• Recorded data
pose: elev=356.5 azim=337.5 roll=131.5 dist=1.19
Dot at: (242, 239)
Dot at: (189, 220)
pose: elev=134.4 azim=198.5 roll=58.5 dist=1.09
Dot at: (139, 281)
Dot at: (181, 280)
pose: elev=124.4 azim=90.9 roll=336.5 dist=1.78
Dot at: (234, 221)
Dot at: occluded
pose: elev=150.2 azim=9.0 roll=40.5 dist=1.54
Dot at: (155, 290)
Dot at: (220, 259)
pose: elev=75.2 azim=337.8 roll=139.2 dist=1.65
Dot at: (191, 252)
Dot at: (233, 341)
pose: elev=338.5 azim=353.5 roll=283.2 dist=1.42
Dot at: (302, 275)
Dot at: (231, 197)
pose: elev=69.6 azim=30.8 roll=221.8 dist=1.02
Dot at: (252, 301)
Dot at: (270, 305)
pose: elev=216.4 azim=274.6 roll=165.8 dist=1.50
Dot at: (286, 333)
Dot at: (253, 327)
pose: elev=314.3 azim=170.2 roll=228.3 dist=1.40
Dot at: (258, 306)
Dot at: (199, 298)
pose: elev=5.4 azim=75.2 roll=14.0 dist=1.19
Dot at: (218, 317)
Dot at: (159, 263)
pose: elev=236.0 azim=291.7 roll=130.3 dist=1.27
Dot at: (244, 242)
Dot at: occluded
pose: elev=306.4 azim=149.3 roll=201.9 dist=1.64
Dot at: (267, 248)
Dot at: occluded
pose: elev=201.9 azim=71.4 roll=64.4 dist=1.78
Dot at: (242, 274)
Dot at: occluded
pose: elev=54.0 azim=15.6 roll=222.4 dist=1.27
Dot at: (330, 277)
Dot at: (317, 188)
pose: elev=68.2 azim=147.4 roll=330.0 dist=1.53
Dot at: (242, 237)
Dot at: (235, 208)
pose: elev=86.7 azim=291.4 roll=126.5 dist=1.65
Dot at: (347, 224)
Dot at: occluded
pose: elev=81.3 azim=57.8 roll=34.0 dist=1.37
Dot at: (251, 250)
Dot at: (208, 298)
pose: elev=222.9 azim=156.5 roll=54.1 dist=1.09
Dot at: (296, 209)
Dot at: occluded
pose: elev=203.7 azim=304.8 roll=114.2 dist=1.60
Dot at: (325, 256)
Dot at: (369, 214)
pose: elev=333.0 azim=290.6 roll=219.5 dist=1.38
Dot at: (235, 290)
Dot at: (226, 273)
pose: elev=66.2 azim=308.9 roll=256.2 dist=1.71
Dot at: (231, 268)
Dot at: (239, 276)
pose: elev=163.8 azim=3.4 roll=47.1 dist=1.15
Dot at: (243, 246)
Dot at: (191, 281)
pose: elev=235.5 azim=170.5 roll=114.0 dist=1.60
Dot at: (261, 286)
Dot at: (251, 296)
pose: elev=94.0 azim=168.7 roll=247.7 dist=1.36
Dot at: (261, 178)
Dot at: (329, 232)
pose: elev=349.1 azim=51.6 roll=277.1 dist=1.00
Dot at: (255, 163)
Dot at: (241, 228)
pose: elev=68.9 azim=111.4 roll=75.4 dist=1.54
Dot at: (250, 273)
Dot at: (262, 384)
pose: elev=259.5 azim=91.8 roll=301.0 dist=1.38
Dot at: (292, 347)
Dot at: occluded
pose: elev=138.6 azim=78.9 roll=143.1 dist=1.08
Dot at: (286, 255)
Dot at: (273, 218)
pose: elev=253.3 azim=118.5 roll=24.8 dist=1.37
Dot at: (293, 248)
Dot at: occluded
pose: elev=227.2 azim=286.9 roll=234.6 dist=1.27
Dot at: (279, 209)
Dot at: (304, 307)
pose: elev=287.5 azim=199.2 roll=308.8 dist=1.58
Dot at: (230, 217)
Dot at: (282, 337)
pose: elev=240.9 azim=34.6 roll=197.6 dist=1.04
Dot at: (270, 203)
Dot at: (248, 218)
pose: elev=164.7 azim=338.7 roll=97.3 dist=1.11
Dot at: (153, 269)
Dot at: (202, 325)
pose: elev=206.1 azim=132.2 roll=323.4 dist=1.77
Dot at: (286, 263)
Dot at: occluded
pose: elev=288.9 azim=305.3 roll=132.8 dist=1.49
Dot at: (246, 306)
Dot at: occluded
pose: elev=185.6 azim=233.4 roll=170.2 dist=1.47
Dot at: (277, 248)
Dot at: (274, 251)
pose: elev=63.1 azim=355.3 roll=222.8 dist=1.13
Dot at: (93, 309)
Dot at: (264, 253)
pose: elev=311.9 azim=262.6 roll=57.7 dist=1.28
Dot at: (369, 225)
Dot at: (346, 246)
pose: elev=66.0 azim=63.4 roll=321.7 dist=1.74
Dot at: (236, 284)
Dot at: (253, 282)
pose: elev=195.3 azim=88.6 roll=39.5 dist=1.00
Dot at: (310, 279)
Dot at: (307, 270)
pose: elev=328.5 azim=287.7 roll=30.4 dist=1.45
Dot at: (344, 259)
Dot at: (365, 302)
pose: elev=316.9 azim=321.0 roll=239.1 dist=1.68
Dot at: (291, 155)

• Task details
Rewrite all the entries above, changing "pose" to "camera" wherever it occurs and keeping everything else the same.

• The completed task
camera: elev=356.5 azim=337.5 roll=131.5 dist=1.19
Dot at: (242, 239)
Dot at: (189, 220)
camera: elev=134.4 azim=198.5 roll=58.5 dist=1.09
Dot at: (139, 281)
Dot at: (181, 280)
camera: elev=124.4 azim=90.9 roll=336.5 dist=1.78
Dot at: (234, 221)
Dot at: occluded
camera: elev=150.2 azim=9.0 roll=40.5 dist=1.54
Dot at: (155, 290)
Dot at: (220, 259)
camera: elev=75.2 azim=337.8 roll=139.2 dist=1.65
Dot at: (191, 252)
Dot at: (233, 341)
camera: elev=338.5 azim=353.5 roll=283.2 dist=1.42
Dot at: (302, 275)
Dot at: (231, 197)
camera: elev=69.6 azim=30.8 roll=221.8 dist=1.02
Dot at: (252, 301)
Dot at: (270, 305)
camera: elev=216.4 azim=274.6 roll=165.8 dist=1.50
Dot at: (286, 333)
Dot at: (253, 327)
camera: elev=314.3 azim=170.2 roll=228.3 dist=1.40
Dot at: (258, 306)
Dot at: (199, 298)
camera: elev=5.4 azim=75.2 roll=14.0 dist=1.19
Dot at: (218, 317)
Dot at: (159, 263)
camera: elev=236.0 azim=291.7 roll=130.3 dist=1.27
Dot at: (244, 242)
Dot at: occluded
camera: elev=306.4 azim=149.3 roll=201.9 dist=1.64
Dot at: (267, 248)
Dot at: occluded
camera: elev=201.9 azim=71.4 roll=64.4 dist=1.78
Dot at: (242, 274)
Dot at: occluded
camera: elev=54.0 azim=15.6 roll=222.4 dist=1.27
Dot at: (330, 277)
Dot at: (317, 188)
camera: elev=68.2 azim=147.4 roll=330.0 dist=1.53
Dot at: (242, 237)
Dot at: (235, 208)
camera: elev=86.7 azim=291.4 roll=126.5 dist=1.65
Dot at: (347, 224)
Dot at: occluded
camera: elev=81.3 azim=57.8 roll=34.0 dist=1.37
Dot at: (251, 250)
Dot at: (208, 298)
camera: elev=222.9 azim=156.5 roll=54.1 dist=1.09
Dot at: (296, 209)
Dot at: occluded
camera: elev=203.7 azim=304.8 roll=114.2 dist=1.60
Dot at: (325, 256)
Dot at: (369, 214)
camera: elev=333.0 azim=290.6 roll=219.5 dist=1.38
Dot at: (235, 290)
Dot at: (226, 273)
camera: elev=66.2 azim=308.9 roll=256.2 dist=1.71
Dot at: (231, 268)
Dot at: (239, 276)
camera: elev=163.8 azim=3.4 roll=47.1 dist=1.15
Dot at: (243, 246)
Dot at: (191, 281)
camera: elev=235.5 azim=170.5 roll=114.0 dist=1.60
Dot at: (261, 286)
Dot at: (251, 296)
camera: elev=94.0 azim=168.7 roll=247.7 dist=1.36
Dot at: (261, 178)
Dot at: (329, 232)
camera: elev=349.1 azim=51.6 roll=277.1 dist=1.00
Dot at: (255, 163)
Dot at: (241, 228)
camera: elev=68.9 azim=111.4 roll=75.4 dist=1.54
Dot at: (250, 273)
Dot at: (262, 384)
camera: elev=259.5 azim=91.8 roll=301.0 dist=1.38
Dot at: (292, 347)
Dot at: occluded
camera: elev=138.6 azim=78.9 roll=143.1 dist=1.08
Dot at: (286, 255)
Dot at: (273, 218)
camera: elev=253.3 azim=118.5 roll=24.8 dist=1.37
Dot at: (293, 248)
Dot at: occluded
camera: elev=227.2 azim=286.9 roll=234.6 dist=1.27
Dot at: (279, 209)
Dot at: (304, 307)
camera: elev=287.5 azim=199.2 roll=308.8 dist=1.58
Dot at: (230, 217)
Dot at: (282, 337)
camera: elev=240.9 azim=34.6 roll=197.6 dist=1.04
Dot at: (270, 203)
Dot at: (248, 218)
camera: elev=164.7 azim=338.7 roll=97.3 dist=1.11
Dot at: (153, 269)
Dot at: (202, 325)
camera: elev=206.1 azim=132.2 roll=323.4 dist=1.77
Dot at: (286, 263)
Dot at: occluded
camera: elev=288.9 azim=305.3 roll=132.8 dist=1.49
Dot at: (246, 306)
Dot at: occluded
camera: elev=185.6 azim=233.4 roll=170.2 dist=1.47
Dot at: (277, 248)
Dot at: (274, 251)
camera: elev=63.1 azim=355.3 roll=222.8 dist=1.13
Dot at: (93, 309)
Dot at: (264, 253)
camera: elev=311.9 azim=262.6 roll=57.7 dist=1.28
Dot at: (369, 225)
Dot at: (346, 246)
camera: elev=66.0 azim=63.4 roll=321.7 dist=1.74
Dot at: (236, 284)
Dot at: (253, 282)
camera: elev=195.3 azim=88.6 roll=39.5 dist=1.00
Dot at: (310, 279)
Dot at: (307, 270)
camera: elev=328.5 azim=287.7 roll=30.4 dist=1.45
Dot at: (344, 259)
Dot at: (365, 302)
camera: elev=316.9 azim=321.0 roll=239.1 dist=1.68
Dot at: (291, 155)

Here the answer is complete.